Умывшись и позавтракав двумя яблоками, Полина протянула руку к телефону, но передумала. Пусть человек отдохнет, наглеть тоже не надо.
Она села за письменный стол и положила перед собой лист бумаги. Хотела что-нибудь написать, но унеслась в своих мечтах в кабинет Григория Андреевича и представила, как сидит за его столом. «Попробуйте убедить меня в том, что это стоит напечатать». Или «сомневаюсь, что ваше творчество будет интересно кому-нибудь, кроме вашей мамы».

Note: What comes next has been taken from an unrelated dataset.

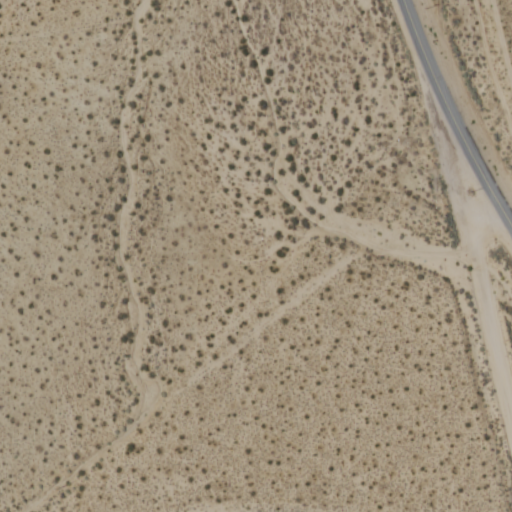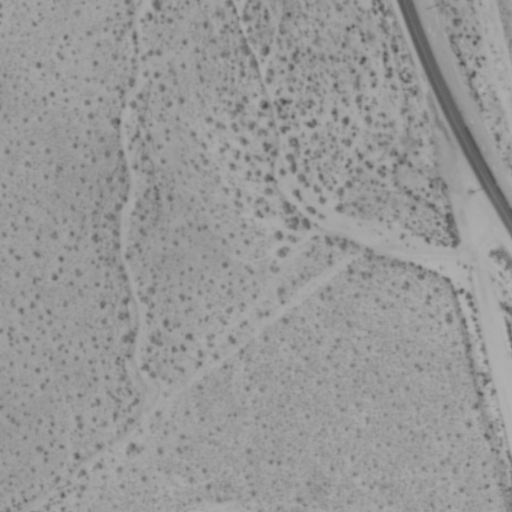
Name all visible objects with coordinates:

Василий Матвеевич считает, что она мстительная, просто внучка графа Монте-Кристо. Упрекнул, когда началась эта чехарда с Натальей Моисеевной. Целую проповедь прочитал, ах, надо прощать, надо быть терпимее. А как хорошо она ему тогда ответила! Вспомнив, Полина засмеялась от удовольствия. «Василий Матвеевич, во-первых, есть месть и есть возмездие, а во-вторых, сами выбирайте: или я мщу с вашей помощью, или я мщу вам». Сразу все христианские позывы как ветром сдуло.

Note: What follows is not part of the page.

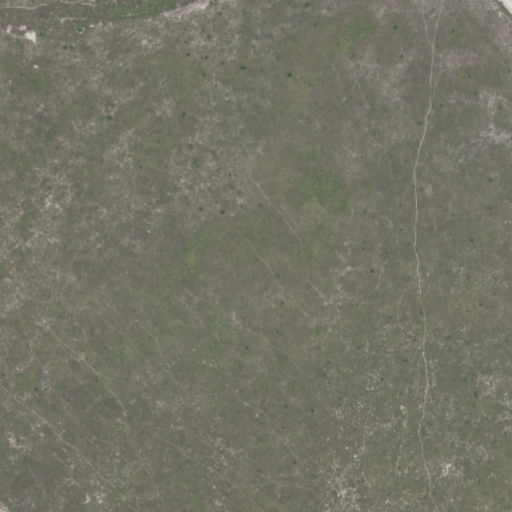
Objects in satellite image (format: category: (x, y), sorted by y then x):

Лист бумаги раздражал своей девственной белизной, и Полина написала на нем нехорошее слово.
Как жаль, что нельзя позвонить своему покровителю и потребовать Кирилла! Отличный ультиматум: «Или вы делаете так, чтобы Мостовой стал моим, или сами знаете, что будет». Что ж, это нереально, но хорошенько попортить жизнь ему и его суке – почему бы и нет? Возможности-то имеются. Она постаралась, распустила нужный слух, но это шито на живую нитку, а вот если подключится Василий Матвеевич, то стихи Кирилла точно не выйдут в свет никогда и ни при каких обстоятельствах. Он трудится на заводе, так что тут очень трудно сделать хуже, чем есть. Полина презрительно сжала губки. Трудно, но возможно. И жене можно устроить такую жизнь, что семейное счастье покажется не в радость.
Прощать надо, видите ли. Ага, сейчас!
Немного еще посидев в ожидании рифмы, Полина вдруг спохватилась, что ей давно никто не звонил, между тем нерешенных рабочих вопросов выше крыши. Обложку авторского сборника давно пора согласовать, да и в журнале тоже нужно было кое-что обсудить. Последнюю редактуру она еще не видела, кажется.

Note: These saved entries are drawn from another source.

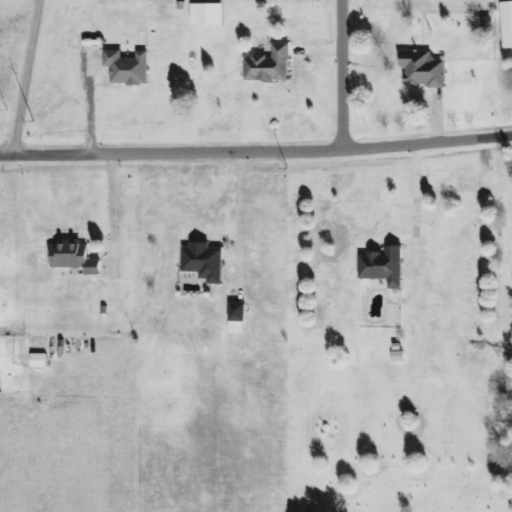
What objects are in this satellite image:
building: (207, 15)
building: (506, 24)
building: (268, 66)
building: (126, 68)
building: (422, 70)
road: (352, 76)
road: (256, 154)
building: (73, 258)
building: (202, 262)
building: (383, 267)
building: (236, 319)
building: (38, 361)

Полина нахмурилась. Да, точно, не видела, а после Натальи Моисеевны тетки строго блюдут это дело. Никому не хочется получать головомойку. Неужели забыли?
Решив, что надо давать людям шанс, Полина потянулась к телефону.
– Это Полина Поплавская, – сказала она.
Обычно вслед за этими словами трубка разражалась восторженными воплями, но сейчас в ней сухо молчали. Новенькая, что ли? Взяли на должность редактора дремучую бабу из колхоза, которая не знает, кто такая Поплавская?
– Ирму Борисовну позовите, пожалуйста.
В телефоне хмыкнули, и сразу раздался характерный стук, как бывает, когда трубку кладут на твердую поверхность.
– Ирмуня, тебя Макака спрашивает, – услышала Полина и пошатнулась от изумления.
«Скажи, что меня нет!» – ответила редакторша со своего места, но слышно было отчетливо. «А что так?» – «Да по телефону не то удовольствие». – «И то правда». Снова послышалось дружное хихиканье, а вслед за ним голос Ирмы Борисовны: «Скажем, когда придет, а пока пусть наша любимая Макака еще покачается на своей пальме».
Трубку снова взяли:
– Ирмы Борисовны нет на месте, – сухо сказал голос, который Полина от бешенства была не в состоянии идентифицировать. – Позвоните позже.
Перед тем как полетели в ухо короткие гудки, Полина услышала дружный редакторский смех.
Она вскочила и заметалась по квартире. Макака! Ну ладно, она сейчас позвонит Василию Матвеевичу, и он им покажет такую макаку, что они не опомнятся до конца жизни! Или нет. Пусть эти жирные дуры порадуются, поржут еще, повизжат, как чайки над помойкой. А она потом посмеется, последней.